Harvard graduate student Connie Goodwin needs to spend her summer doing research for her doctoral dissertation. But when her mother asks her to handle the sale of Connie's grandmother's abandoned home near Salem, she can't refuse. As she is drawn deeper into the mysteries of the family house, Connie discovers an ancient key within a seventeenth-century Bible. The key contains a yellowing fragment of parchment with a name written upon it: Deliverance Dane. This discovery launches Connie on a quest--to find out who this woman was and to unearth a rare artifact of singular power: a physick book, its pages a secret repository for lost knowledge.
As the pieces of Deliverance's harrowing story begin to fall into place, Connie is haunted by visions of the long-ago witch trials, and she begins to fear that she is more tied to Salem's dark past then she could have ever imagined.
Written with astonishing conviction and grace, The Physick Book of Deliverance Dane travels seamlessly between the witch trials of the 1690s and a modern woman's story of mystery, intrigue, and revelation.
Comment: My last read of 2022.
I had this book in the pile for a while and decided to read it in December, thankfully it was still possible before the year was over!
In this story, released in 2009, we have the tale of Connie Goodwin, a young PhD candidate in Harvard who discovers her late grandmother left her a house and while checking it, she discovers something strange, a key in a Bible and a name. At the same time, Connie who is becoming an expert on colonial America, has to think of a theme for her dissertation and the possibility what she finds in the house can help her pick a wonderful idea is everything. Her advisor also seems too eager for her to find a secret book which might hold the key to mysteries century old but can Connie really work knowing too much is at stake? When weird things start happening to her, can Connie maintain her scientific focus?

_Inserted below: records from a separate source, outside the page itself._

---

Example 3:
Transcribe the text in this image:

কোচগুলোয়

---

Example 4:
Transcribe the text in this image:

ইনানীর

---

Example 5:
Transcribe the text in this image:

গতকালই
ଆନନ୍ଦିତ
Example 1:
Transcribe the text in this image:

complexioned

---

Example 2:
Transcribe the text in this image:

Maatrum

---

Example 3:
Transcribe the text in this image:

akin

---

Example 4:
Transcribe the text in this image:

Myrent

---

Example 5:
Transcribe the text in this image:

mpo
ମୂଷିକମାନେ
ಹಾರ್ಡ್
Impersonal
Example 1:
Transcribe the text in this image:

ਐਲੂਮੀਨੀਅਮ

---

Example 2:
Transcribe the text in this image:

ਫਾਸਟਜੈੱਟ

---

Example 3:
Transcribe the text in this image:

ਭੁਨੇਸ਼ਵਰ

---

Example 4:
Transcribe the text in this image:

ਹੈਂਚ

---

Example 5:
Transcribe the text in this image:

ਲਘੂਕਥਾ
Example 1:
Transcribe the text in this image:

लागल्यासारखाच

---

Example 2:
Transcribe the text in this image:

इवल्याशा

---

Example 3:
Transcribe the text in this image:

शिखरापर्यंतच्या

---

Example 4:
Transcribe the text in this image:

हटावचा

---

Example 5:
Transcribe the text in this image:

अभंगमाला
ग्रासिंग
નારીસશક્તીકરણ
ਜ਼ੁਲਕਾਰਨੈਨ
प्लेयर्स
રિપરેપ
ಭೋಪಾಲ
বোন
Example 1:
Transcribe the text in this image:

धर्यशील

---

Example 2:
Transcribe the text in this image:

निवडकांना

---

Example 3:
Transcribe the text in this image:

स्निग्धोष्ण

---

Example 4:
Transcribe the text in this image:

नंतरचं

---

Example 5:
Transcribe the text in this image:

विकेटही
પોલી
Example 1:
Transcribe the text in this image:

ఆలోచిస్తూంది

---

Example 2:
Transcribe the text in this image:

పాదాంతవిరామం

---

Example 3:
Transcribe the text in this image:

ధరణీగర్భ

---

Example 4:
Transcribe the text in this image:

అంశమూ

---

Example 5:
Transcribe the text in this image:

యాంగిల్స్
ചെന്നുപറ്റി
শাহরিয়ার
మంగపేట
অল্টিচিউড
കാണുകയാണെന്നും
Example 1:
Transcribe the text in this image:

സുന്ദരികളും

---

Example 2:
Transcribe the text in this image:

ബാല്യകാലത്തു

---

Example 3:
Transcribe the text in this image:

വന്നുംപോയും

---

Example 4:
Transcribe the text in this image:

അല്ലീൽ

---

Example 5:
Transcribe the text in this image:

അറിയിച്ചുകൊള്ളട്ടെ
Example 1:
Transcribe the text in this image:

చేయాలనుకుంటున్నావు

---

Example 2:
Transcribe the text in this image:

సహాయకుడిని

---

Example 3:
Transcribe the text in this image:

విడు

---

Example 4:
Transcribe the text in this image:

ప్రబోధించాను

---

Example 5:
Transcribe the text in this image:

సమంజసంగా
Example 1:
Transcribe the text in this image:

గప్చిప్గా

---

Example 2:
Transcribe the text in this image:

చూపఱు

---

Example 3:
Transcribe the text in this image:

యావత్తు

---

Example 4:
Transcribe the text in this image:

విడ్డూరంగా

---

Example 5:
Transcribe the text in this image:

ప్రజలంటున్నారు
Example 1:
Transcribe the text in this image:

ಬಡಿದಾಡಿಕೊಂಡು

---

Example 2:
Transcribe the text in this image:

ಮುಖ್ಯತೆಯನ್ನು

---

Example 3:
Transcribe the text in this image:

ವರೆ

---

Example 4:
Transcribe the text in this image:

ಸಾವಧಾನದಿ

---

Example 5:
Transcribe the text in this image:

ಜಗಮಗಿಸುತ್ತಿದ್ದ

I probably was checking lists with books or with witches or with university students because I can't remember exactly why this was in the pile. The book is publicized using the Salem witches connection, since part of the content is related to that period in time and specific events, but I'll confess I'm not particularly interested in the theme. I've seen that famous movie with Winona Ryder and other books which certainly had the subject, but apart from that I've stayed away.
I think the theme fascinating, that's not it that puts me off, but the fact it will necessarily mention the "witches" killed because of ignorance, mentality of the time and what is to me, a tremendously unfair situation, in which teenagers were mean and behaved as if they were more clever than anyone else. Thankfully, this book is quite low key on scenes from the past and the small passages with historical content, despite being as close to reality as historical registers seem to indicate (the author includes notes at the end about her research).
The main story is focused on Connie, how clever and methodical she is, considering her mother is described as if she was a "hippie" in the sense she believes in auras and more alternative activities like yoga and soul cleansing... Connie never met her father and she feels her mother is loving sure, but not the best role model. We feel there's this gap between them, but things seem to change a bit with the discoveries Connie makes in her inherited house. Beside the fact this is so convenient, I was also a little unsure about the findings Connie does on her own legacy.
Apparently, Connie is descended of a witch and, unlike what history seems to indicate, there was indeed one real witch at Salem. This is the premise of the whole story but the road until Connie learns this and how she deals with it and what kind of connection it ends up having with her college work felt a bit too far fetched. As I've said, the author includes notes at the end, including the information she did genealogy investigation and discovered she is herself a descendant of two Salem "witches". This was, I must say, more interesting to me than the book, but I can see where the ideas originated.
The fictional story was captivating for the most part, I especially liked the steps Connie took in her investigation and how she exchanged ideas with her friends and a potential boyfriend... but the execution of the ideas perhaps wasn't always as well achieved in a romance version. Had this been a pure romance with historical vibes perhaps it would have worked. But since there is also a thriller aspect (Connie seems to have to meet a deadline and help her boyfriend) , everything felt a bit clumsy and not as well structured to make it intriguing enough for the reader. I felt everything was just too obvious in all regards.